As a condition for obtaining permission to develop this field, government authorities set a limit on field development capital expenditure.

One way to reduce field development costs was to limit expenditure on formation evaluation. Wireline logging was put out to competitive bid. One of the bid replies contained a proposed "high technology" option to help evaluate this complicated reservoir. This option was twice as expensive as that for a conventional logging suite. An additional cost for the "high technology" option was rig time required to run the additional logging tools.

Detailed core examination showed that the reservoir sands were very clean and that shale occurred as laminations, clasts and as framework grains. Also, log data showed that shale parameters were very constant through the reservoir section. Don Henderson used these observations to develop a log analysis model that used conventional logs to determine sand thickness, porosity and hydrocarbon saturation. The results from this model matched very well with core data.

The data obtained from the conventional logs proved to be completely adequate for reservoir description. An independent auditor certified the hydrocarbon reserves calculated using the evaluation model.
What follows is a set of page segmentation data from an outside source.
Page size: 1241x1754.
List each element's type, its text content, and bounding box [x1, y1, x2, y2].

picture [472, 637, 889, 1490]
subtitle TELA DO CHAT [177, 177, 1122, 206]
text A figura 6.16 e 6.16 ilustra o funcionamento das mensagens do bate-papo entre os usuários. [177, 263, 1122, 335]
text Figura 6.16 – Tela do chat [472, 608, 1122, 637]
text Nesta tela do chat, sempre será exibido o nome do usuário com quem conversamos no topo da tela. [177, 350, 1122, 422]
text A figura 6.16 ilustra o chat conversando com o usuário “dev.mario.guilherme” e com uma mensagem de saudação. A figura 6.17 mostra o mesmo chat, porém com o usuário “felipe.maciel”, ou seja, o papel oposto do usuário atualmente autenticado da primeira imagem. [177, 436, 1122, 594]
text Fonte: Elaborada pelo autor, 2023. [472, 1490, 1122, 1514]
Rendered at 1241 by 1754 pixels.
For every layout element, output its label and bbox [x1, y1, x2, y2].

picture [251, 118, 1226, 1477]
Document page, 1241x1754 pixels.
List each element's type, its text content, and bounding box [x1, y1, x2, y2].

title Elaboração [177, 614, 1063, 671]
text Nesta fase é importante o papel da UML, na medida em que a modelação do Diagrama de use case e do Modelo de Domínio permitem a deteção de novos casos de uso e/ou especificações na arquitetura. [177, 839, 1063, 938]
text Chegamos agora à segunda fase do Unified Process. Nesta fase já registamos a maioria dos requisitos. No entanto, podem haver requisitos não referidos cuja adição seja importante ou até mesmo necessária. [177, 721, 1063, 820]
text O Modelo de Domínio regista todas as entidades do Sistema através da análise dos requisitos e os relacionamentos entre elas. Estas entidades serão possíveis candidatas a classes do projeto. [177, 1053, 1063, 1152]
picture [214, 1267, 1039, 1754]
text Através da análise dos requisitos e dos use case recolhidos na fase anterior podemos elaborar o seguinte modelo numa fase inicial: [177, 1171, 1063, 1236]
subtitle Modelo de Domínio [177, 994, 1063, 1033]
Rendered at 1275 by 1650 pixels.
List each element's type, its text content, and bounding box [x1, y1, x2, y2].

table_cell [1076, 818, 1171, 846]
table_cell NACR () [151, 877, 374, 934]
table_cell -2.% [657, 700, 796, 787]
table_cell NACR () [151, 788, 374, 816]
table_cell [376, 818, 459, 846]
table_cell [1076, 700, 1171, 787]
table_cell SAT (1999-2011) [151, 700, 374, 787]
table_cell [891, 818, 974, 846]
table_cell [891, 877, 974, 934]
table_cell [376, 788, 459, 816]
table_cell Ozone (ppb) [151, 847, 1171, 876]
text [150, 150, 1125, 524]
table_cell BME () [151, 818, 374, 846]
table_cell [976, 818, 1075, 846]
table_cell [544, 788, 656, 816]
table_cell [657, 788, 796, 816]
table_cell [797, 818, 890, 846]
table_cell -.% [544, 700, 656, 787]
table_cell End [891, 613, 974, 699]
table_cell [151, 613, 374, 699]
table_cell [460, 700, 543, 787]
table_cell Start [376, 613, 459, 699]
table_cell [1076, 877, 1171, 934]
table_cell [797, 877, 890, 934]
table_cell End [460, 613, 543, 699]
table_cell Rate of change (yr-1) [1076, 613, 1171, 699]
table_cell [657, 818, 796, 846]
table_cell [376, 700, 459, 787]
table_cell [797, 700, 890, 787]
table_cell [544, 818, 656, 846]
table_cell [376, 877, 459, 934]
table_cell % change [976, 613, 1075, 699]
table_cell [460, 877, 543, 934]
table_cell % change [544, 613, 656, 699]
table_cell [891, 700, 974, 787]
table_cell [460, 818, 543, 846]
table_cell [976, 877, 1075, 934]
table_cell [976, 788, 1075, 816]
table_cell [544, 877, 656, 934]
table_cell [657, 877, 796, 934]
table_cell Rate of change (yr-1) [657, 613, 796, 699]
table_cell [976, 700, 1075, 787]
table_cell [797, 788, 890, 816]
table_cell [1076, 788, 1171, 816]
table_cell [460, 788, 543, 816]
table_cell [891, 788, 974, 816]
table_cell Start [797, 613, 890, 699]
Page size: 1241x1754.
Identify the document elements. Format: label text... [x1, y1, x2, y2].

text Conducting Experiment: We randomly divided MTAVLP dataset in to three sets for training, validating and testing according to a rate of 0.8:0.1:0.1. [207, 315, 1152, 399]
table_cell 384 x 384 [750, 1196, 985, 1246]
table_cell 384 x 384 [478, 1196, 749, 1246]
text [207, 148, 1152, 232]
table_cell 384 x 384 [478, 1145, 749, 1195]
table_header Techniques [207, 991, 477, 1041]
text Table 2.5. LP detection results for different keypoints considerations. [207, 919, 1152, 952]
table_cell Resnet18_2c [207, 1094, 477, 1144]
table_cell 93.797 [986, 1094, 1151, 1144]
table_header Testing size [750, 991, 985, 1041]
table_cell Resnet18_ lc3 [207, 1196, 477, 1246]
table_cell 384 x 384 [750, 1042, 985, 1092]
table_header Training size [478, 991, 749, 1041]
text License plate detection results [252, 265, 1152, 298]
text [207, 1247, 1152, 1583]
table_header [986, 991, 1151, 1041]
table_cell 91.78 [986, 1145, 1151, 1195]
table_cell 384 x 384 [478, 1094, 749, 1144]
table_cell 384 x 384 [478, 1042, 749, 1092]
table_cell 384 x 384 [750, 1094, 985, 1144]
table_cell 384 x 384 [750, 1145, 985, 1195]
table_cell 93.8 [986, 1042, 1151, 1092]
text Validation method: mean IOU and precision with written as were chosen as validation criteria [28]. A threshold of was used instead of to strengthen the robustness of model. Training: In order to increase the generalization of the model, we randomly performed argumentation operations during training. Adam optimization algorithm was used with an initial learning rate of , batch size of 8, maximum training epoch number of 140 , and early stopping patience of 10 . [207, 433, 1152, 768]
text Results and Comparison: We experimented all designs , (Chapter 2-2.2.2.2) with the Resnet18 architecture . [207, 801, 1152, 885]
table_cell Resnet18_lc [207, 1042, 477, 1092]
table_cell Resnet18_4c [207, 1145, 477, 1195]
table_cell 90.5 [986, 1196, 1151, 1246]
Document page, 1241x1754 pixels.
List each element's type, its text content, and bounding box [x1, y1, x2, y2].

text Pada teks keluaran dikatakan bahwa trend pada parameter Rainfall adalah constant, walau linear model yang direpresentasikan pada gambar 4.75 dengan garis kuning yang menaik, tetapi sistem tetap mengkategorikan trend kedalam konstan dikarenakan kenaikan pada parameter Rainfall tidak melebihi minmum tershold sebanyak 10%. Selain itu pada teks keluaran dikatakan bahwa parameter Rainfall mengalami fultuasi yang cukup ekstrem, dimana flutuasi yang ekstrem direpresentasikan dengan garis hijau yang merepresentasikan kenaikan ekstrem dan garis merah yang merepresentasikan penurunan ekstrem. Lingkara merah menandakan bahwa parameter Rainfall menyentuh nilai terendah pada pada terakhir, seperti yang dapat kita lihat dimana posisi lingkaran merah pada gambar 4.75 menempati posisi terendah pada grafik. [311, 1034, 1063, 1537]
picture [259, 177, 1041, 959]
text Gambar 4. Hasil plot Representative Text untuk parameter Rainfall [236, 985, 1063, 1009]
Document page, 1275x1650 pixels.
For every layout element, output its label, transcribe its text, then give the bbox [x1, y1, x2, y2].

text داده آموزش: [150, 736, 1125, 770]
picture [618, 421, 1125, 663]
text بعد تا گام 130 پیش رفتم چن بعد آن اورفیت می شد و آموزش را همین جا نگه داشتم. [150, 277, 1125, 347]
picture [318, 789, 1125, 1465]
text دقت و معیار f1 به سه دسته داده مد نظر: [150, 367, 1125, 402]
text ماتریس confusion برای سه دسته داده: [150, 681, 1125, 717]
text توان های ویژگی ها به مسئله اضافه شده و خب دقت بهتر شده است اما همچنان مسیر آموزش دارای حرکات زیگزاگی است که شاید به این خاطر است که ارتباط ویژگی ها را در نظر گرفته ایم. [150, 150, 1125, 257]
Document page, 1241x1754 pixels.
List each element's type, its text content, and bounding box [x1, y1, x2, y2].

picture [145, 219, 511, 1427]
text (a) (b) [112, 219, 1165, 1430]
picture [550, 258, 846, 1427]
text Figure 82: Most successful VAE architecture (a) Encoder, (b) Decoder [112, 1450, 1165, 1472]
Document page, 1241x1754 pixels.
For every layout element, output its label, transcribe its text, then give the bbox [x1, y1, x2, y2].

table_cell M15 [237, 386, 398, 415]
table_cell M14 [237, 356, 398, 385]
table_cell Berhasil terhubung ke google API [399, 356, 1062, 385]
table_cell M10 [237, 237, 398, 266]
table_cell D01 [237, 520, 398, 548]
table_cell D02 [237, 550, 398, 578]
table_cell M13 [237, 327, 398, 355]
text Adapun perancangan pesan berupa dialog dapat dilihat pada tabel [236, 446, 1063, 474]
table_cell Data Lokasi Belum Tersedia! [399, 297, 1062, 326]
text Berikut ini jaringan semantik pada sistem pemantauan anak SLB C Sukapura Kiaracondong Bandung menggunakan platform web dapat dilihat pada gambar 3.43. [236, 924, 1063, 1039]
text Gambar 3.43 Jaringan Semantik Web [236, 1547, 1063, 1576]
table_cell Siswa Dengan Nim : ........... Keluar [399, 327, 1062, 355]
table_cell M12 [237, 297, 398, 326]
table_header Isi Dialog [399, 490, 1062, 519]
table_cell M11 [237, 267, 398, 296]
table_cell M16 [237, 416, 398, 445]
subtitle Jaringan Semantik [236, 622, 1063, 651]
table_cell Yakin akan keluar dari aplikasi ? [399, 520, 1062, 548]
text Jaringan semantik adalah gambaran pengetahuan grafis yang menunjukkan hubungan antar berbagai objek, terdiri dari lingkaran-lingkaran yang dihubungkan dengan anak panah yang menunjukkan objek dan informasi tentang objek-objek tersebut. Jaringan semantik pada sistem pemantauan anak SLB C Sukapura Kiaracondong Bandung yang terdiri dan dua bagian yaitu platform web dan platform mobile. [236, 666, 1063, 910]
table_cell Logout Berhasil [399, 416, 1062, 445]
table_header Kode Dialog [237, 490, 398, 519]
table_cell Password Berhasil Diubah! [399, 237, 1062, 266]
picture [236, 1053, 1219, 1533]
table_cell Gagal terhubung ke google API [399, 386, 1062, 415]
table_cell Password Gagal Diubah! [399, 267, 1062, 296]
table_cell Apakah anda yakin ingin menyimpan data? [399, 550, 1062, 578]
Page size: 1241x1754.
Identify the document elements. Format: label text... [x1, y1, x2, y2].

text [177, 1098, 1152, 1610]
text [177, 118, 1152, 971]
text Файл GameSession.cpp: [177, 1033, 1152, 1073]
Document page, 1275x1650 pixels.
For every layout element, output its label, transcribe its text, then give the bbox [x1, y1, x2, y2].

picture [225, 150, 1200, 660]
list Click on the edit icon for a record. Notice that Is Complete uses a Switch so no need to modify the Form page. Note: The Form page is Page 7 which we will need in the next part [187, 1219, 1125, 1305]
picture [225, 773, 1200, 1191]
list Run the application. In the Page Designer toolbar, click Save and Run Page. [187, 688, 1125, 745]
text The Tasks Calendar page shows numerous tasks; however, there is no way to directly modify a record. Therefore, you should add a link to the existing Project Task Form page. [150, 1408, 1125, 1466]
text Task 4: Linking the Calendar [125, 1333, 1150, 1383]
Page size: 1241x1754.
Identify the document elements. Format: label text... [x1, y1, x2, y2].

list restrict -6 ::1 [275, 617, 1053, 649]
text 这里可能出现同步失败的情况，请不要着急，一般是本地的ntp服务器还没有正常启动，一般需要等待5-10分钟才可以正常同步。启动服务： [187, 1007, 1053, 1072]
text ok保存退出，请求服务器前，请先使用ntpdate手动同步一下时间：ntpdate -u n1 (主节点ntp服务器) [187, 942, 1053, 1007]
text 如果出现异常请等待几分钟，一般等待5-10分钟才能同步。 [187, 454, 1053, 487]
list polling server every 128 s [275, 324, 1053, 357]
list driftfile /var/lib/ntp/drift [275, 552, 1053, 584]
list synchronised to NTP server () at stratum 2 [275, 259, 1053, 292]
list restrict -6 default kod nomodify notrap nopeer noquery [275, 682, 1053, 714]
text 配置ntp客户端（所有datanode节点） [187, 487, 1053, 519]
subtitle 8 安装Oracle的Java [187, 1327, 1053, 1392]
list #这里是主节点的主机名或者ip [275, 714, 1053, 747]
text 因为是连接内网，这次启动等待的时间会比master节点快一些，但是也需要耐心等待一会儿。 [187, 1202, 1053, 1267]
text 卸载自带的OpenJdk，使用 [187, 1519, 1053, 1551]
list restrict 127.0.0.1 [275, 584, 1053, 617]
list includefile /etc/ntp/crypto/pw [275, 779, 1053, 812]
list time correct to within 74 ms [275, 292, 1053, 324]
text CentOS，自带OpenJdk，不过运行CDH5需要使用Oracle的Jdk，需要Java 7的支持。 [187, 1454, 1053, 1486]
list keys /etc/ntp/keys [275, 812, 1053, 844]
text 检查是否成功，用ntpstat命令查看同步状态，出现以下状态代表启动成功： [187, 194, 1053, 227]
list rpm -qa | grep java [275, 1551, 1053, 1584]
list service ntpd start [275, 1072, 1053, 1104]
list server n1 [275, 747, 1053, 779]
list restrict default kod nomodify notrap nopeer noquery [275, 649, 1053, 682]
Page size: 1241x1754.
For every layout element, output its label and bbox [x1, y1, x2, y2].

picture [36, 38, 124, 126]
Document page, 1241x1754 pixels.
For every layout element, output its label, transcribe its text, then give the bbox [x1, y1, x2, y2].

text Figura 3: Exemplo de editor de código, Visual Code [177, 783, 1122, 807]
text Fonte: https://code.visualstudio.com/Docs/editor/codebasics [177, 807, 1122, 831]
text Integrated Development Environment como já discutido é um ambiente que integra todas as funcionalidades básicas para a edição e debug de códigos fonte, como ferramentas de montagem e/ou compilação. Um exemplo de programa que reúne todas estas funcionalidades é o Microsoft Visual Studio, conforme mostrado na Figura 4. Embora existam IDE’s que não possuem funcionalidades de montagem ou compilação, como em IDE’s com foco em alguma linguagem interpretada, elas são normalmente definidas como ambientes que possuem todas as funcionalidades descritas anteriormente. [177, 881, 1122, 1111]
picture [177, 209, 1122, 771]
In addition to the cost savings, the conventional logs minimized rig time required for logging. This proved to be vital because of very difficult logging conditions in most of the deviated wells. In most of the wells the hole deteriorated extremely quickly and it would have been impossible to run the "high technology" logging tools.

The lesson in this example is that it is possible to save money and still obtain high-quality formation evaluation results with conventional data. Another lesson is that good core data is essential for development of innovative interpretation methods.